═════ Materials provided ═════
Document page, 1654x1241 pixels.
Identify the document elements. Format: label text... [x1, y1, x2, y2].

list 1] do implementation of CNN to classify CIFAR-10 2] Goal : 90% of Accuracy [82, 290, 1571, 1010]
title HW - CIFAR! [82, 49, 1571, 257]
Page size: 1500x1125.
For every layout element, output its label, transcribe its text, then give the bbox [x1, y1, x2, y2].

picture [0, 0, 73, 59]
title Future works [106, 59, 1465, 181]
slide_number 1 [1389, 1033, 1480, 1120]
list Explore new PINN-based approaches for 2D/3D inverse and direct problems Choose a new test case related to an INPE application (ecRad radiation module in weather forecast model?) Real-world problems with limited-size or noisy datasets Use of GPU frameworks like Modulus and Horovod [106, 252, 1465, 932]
═════
### What is expected:
Rewrite every line of the data above as a numbered list, leaving out any blank lines.

### Correct result:
1. Document page, 1654x1241 pixels.
2. Identify the document elements. Format: label text... [x1, y1, x2, y2].
3. list 1] do implementation of CNN to classify CIFAR-10 2] Goal : 90% of Accuracy [82, 290, 1571, 1010]
4. title HW - CIFAR! [82, 49, 1571, 257]
5. Page size: 1500x1125.
6. For every layout element, output its label, transcribe its text, then give the bbox [x1, y1, x2, y2].
7. picture [0, 0, 73, 59]
8. title Future works [106, 59, 1465, 181]
9. slide_number 1 [1389, 1033, 1480, 1120]
10. list Explore new PINN-based approaches for 2D/3D inverse and direct problems Choose a new test case related to an INPE application (ecRad radiation module in weather forecast model?) Real-world problems with limited-size or noisy datasets Use of GPU frameworks like Modulus and Horovod [106, 252, 1465, 932]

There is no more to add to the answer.